Information supplied: Begin

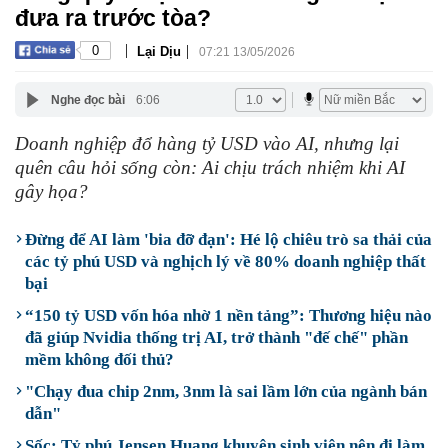
đưa ra trước tòa?
|
|
0
Lại Dịu
07:21 13/05/2026
Nghe đọc bài
6:06
Doanh nghiệp đổ hàng tỷ USD vào AI, nhưng lại
quên câu hỏi sống còn: Ai chịu trách nhiệm khi AI
gây họa?
Đừng để AI làm 'bia đỡ đạn': Hé lộ chiêu trò sa thải của
các tỷ phú USD và nghịch lý về 80% doanh nghiệp thất
bại
“150 tỷ USD vốn hóa nhờ 1 nền tảng”: Thương hiệu nào
đã giúp Nvidia thống trị AI, trở thành "đế chế" phần
mềm không đối thủ?
"Chạy đua chip 2nm, 3nm là sai lầm lớn của ngành bán
dẫn"
Sốc: Tỷ phú Jensen Huang khuyên sinh viên nên đi làm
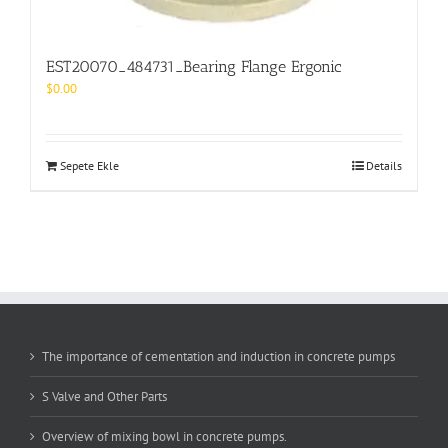
EST20070_484731_Bearing Flange Ergonic
$
0.00
Sepete Ekle
Details
The importance of cementation and induction in concrete pumps
S Valve and Other Parts
Overview of mixing bowl in concrete pumps.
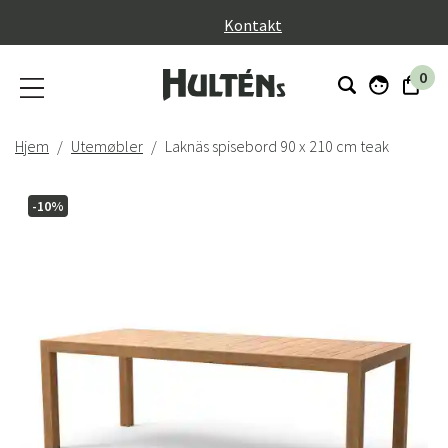
}
Kontakt
0
Hjem
Utemøbler
Laknäs spisebord 90 x 210 cm teak
-10%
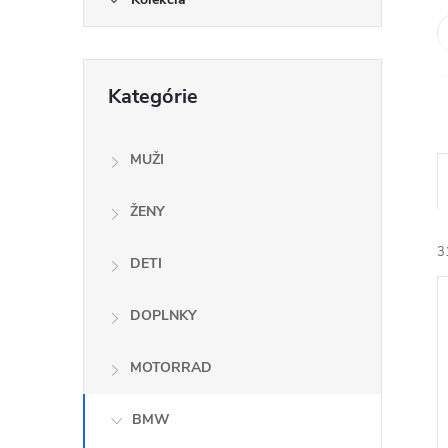
Preskočiť
Kategórie
kategórie
MUŽI
ŽENY
3
DETI
DOPLNKY
MOTORRAD
i
BMW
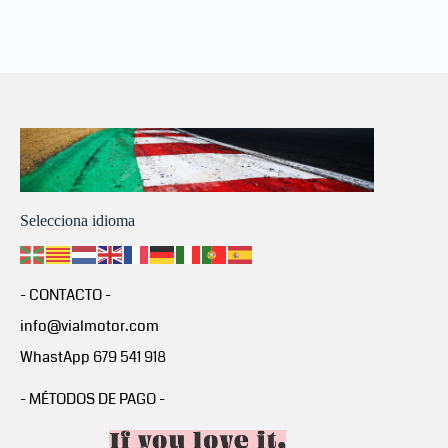
Selecciona idioma
- CONTACTO -
info@vialmotor.com
WhastApp 679 541 918
- MÉTODOS DE PAGO -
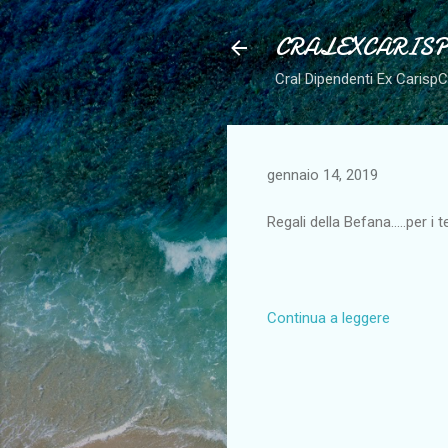
CRALEXCARIS
Cral Dipendenti Ex Carisp
gennaio 14, 2019
Regali della Befana.....per i tes
Continua a leggere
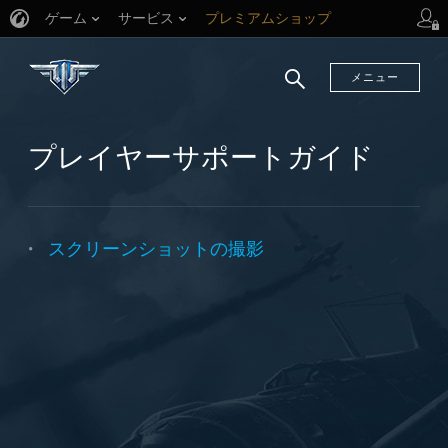
ゲーム
サービス
プレミアムショップ
プレイヤーサポート
メニュー
検
索
プレイヤーサポートガイド
スクリーンショットの撮影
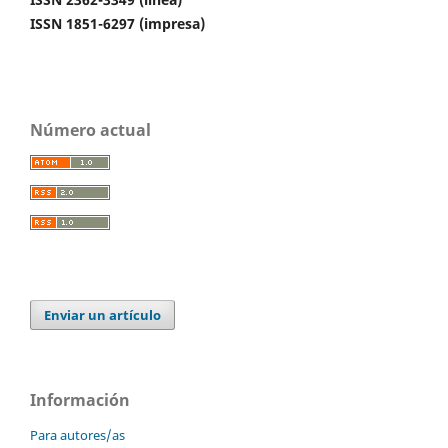
ISSN 1851-6297 (impresa)
Número actual
Enviar un artículo
Información
Para autores/as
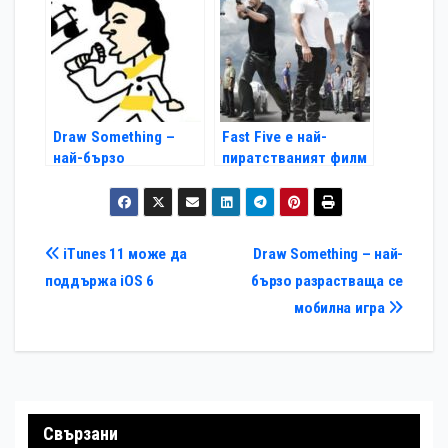
Draw Something –
Fast Five е най-
най-бързо
пиратстваният филм
разрастваща се
на годината
мобилна игра
Навигация
iTunes 11 може да
Draw Something – най-
поддържа iOS 6
бързо разрастваща се
мобилна игра
Свързани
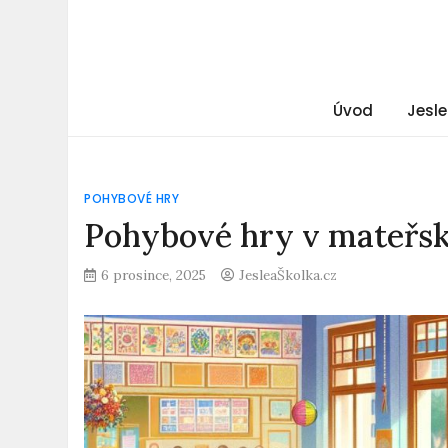
Úvod
Jesle
POHYBOVÉ HRY
Pohybové hry v mateřské
6 prosince, 2025
JesleaŠkolka.cz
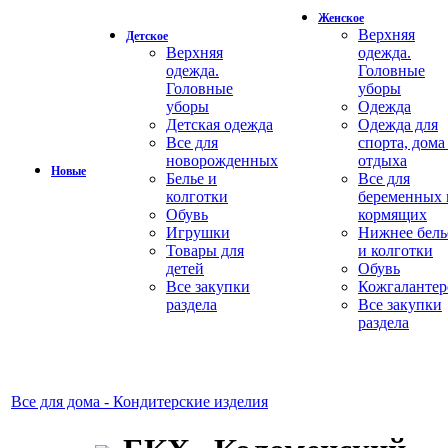
Женское
Верхняя
Детское
Верхняя
одежда.
одежда.
Головные
Головные
уборы
уборы
Одежда
Детская одежда
Одежда для
Все для
спорта, дома
новорожденных
отдыха
Новые
Белье и
Все для
колготки
беременных 
Обувь
кормящих
Игрушки
Нижнее бель
Товары для
и колготки
детей
Обувь
Все закупки
Кожгалантер
раздела
Все закупки
раздела
Все для дома - Кондитерские изделия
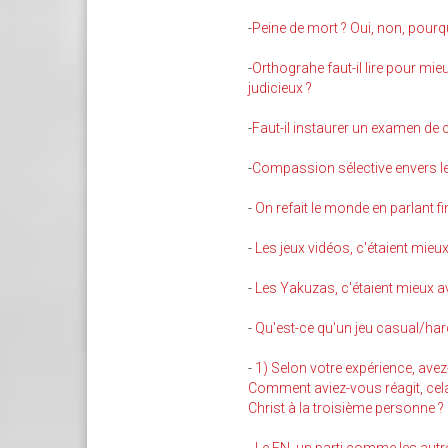
-
Peine de mort ? Oui, non, pourquo
-
Orthograhe faut-il lire pour mie
judicieux ?
-
Faut-il instaurer un examen de c
-
Compassion sélective envers le
-
On refait le monde en parlant fin
-
Les jeux vidéos, c'étaient mieux
-
Les Yakuzas, c'étaient mieux a
-
Qu'est-ce qu'un jeu casual/har
-
1) Selon votre expérience, avez-
Comment aviez-vous réagit, cela 
Christ à la troisième personne ?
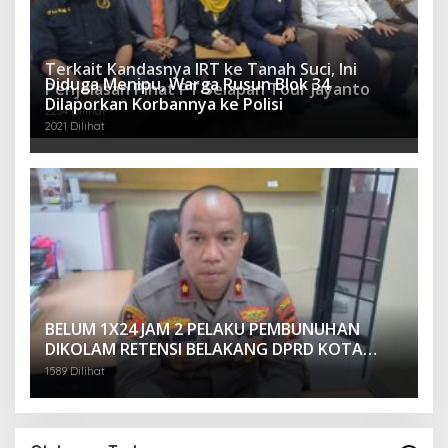
Terkait Kandasnya IRT ke Tanah Suci, Ini
Diduga Menipu, Warga Rusun Blok 34
Penjelasan Pihat PT Selapan Tour Jayanto
Dilaporkan Korbannya ke Polisi
2234 Dilihat
2021 Dilihat
BELUM 1X24 JAM 2 PELAKU PEMBUNUHAN
DIKOLAM RETENSI BELAKANG DPRD KOTA
PALEMBANG TELAH DIRINGKUS ANGGOTA
1589 Dilihat
POLSEK SU 1 PALEMBANG.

Information supplied: End

- **Work instruction**
Which lines of the data contain the string "pumps"? Copy each one.

- **Solution**
The importance of cementation and induction in concrete pumps
Overview of mixing bowl in concrete pumps.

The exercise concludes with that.